╭─ DATA FOR THE TASK

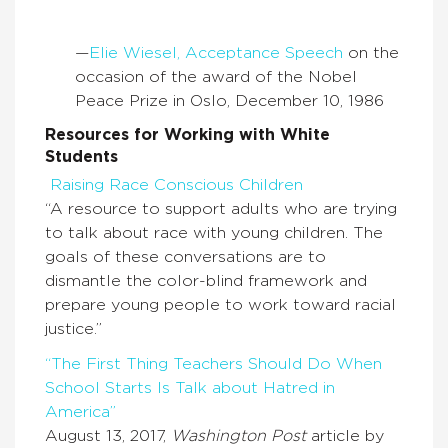
—
Elie Wiesel, Acceptance Speech
on the
occasion of the award of the Nobel
Peace Prize in Oslo, December 10, 1986
Resources for Working with White
Students
Raising Race Conscious Children
“A resource to support adults who are trying
to talk about race with young children. The
goals of these conversations are to
dismantle the color-blind framework and
prepare young people to work toward racial
justice.”
“The First Thing Teachers Should Do When
School Starts Is Talk about Hatred in
America”
August 13, 2017,
Washington Post
article by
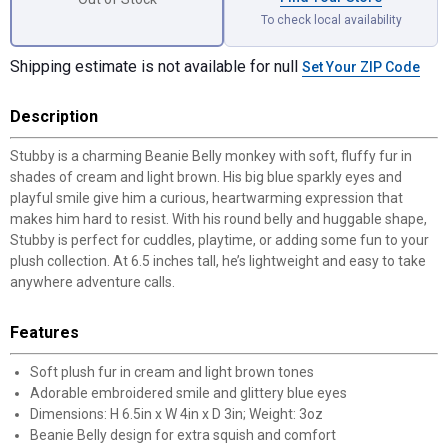
To check local availability
Shipping estimate is not available for null
Set Your ZIP Code
Description
Stubby is a charming Beanie Belly monkey with soft, fluffy fur in
shades of cream and light brown. His big blue sparkly eyes and
playful smile give him a curious, heartwarming expression that
makes him hard to resist. With his round belly and huggable shape,
Stubby is perfect for cuddles, playtime, or adding some fun to your
plush collection. At 6.5 inches tall, he’s lightweight and easy to take
anywhere adventure calls.
Features
Soft plush fur in cream and light brown tones
Adorable embroidered smile and glittery blue eyes
Dimensions: H 6.5in x W 4in x D 3in; Weight: 3oz
Beanie Belly design for extra squish and comfort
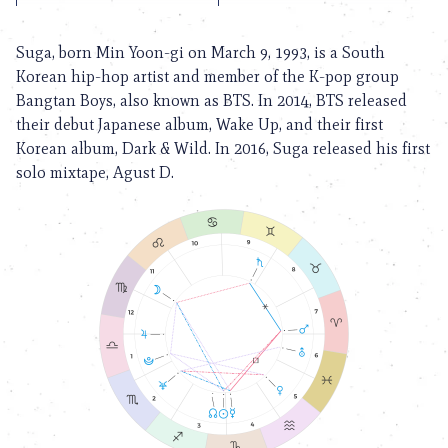
Suga, born Min Yoon-gi on March 9, 1993, is a South
Korean hip-hop artist and member of the K-pop group
Bangtan Boys, also known as BTS. In 2014, BTS released
their debut Japanese album, Wake Up, and their first
Korean album, Dark & Wild. In 2016, Suga released his first
solo mixtape, Agust D.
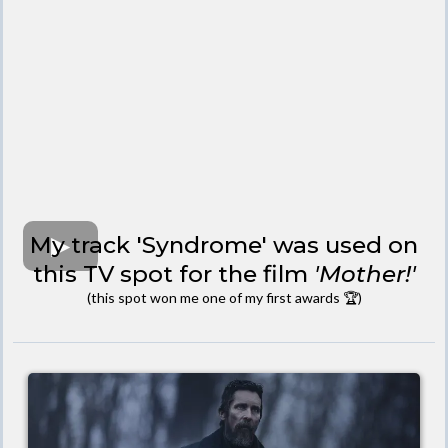
My track 'Syndrome' was used on
this TV spot for the film
'Mother!'
(this spot won me one of my first awards 🏆)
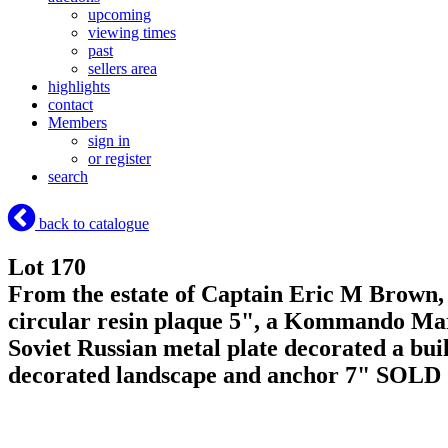
upcoming
viewing times
past
sellers area
highlights
contact
Members
sign in
or register
search
back to catalogue
Lot 170
From the estate of Captain Eric M Brown, 
circular resin plaque 5", a Kommando Marin
Soviet Russian metal plate decorated a bu
decorated landscape and anchor 7"
SOLD 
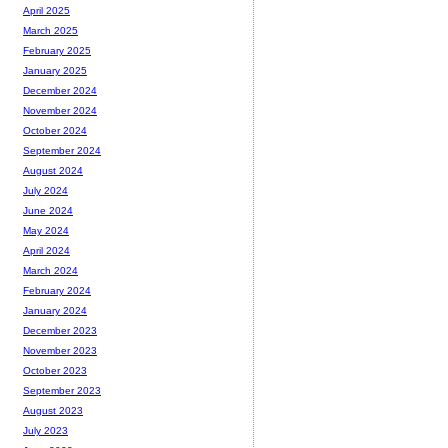
April 2025
March 2025
February 2025
January 2025
December 2024
November 2024
October 2024
September 2024
August 2024
July 2024
June 2024
May 2024
April 2024
March 2024
February 2024
January 2024
December 2023
November 2023
October 2023
September 2023
August 2023
July 2023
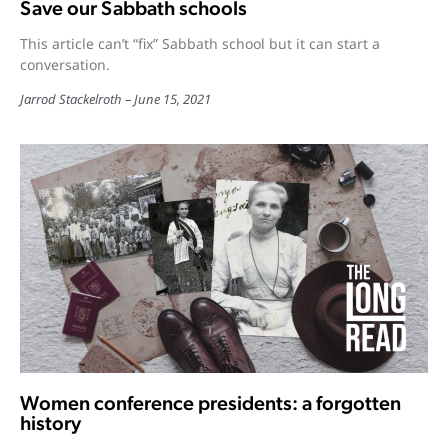
Save our Sabbath schools
This article can’t “fix” Sabbath school but it can start a
conversation.
Jarrod Stackelroth
June 15, 2021
Women conference presidents: a forgotten
history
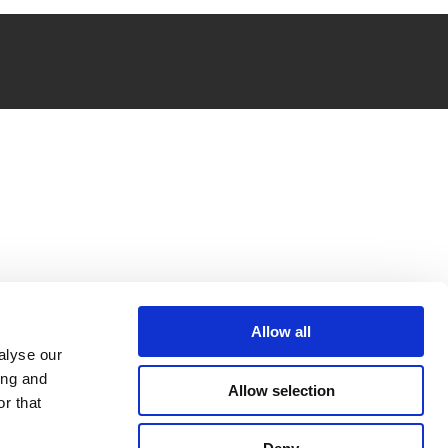
Allow all
alyse our
ing and
Allow selection
r that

╰─

→ **WHAT YOU ARE ASKED TO DO**
Copy every record above exactly as written, but leave out the pictures.

→ **RESULT**
—
Elie Wiesel, Acceptance Speech
on the
occasion of the award of the Nobel
Peace Prize in Oslo, December 10, 1986
Resources for Working with White
Students
Raising Race Conscious Children
“A resource to support adults who are trying
to talk about race with young children. The
goals of these conversations are to
dismantle the color-blind framework and
prepare young people to work toward racial
justice.”
“The First Thing Teachers Should Do When
School Starts Is Talk about Hatred in
America”
August 13, 2017,
Washington Post
article by
To check local availability
Shipping estimate is not available for null
Set Your ZIP Code
Description
Stubby is a charming Beanie Belly monkey with soft, fluffy fur in
shades of cream and light brown. His big blue sparkly eyes and
playful smile give him a curious, heartwarming expression that
makes him hard to resist. With his round belly and huggable shape,
Stubby is perfect for cuddles, playtime, or adding some fun to your
plush collection. At 6.5 inches tall, he’s lightweight and easy to take
anywhere adventure calls.
Features
Soft plush fur in cream and light brown tones
Adorable embroidered smile and glittery blue eyes
Dimensions: H 6.5in x W 4in x D 3in; Weight: 3oz
Beanie Belly design for extra squish and comfort
Suga, born Min Yoon-gi on March 9, 1993, is a South
Korean hip-hop artist and member of the K-pop group
Bangtan Boys, also known as BTS. In 2014, BTS released
their debut Japanese album, Wake Up, and their first
Korean album, Dark & Wild. In 2016, Suga released his first
solo mixtape, Agust D.
My track 'Syndrome' was used on
this TV spot for the film
'Mother!'
(this spot won me one of my first awards 🏆)
upcoming
viewing times
past
sellers area
highlights
contact
Members
sign in
or register
search
back to catalogue
Lot 170
From the estate of Captain Eric M Brown, 
circular resin plaque 5", a Kommando Marin
Soviet Russian metal plate decorated a bu
decorated landscape and anchor 7"
SOLD 
April 2025
March 2025
February 2025
January 2025
December 2024
November 2024
October 2024
September 2024
August 2024
July 2024
June 2024
May 2024
April 2024
March 2024
February 2024
January 2024
December 2023
November 2023
October 2023
September 2023
August 2023
July 2023
Save our Sabbath schools
This article can’t “fix” Sabbath school but it can start a
conversation.
Jarrod Stackelroth
June 15, 2021
Women conference presidents: a forgotten
history
Allow all
alyse our
ing and
Allow selection
r that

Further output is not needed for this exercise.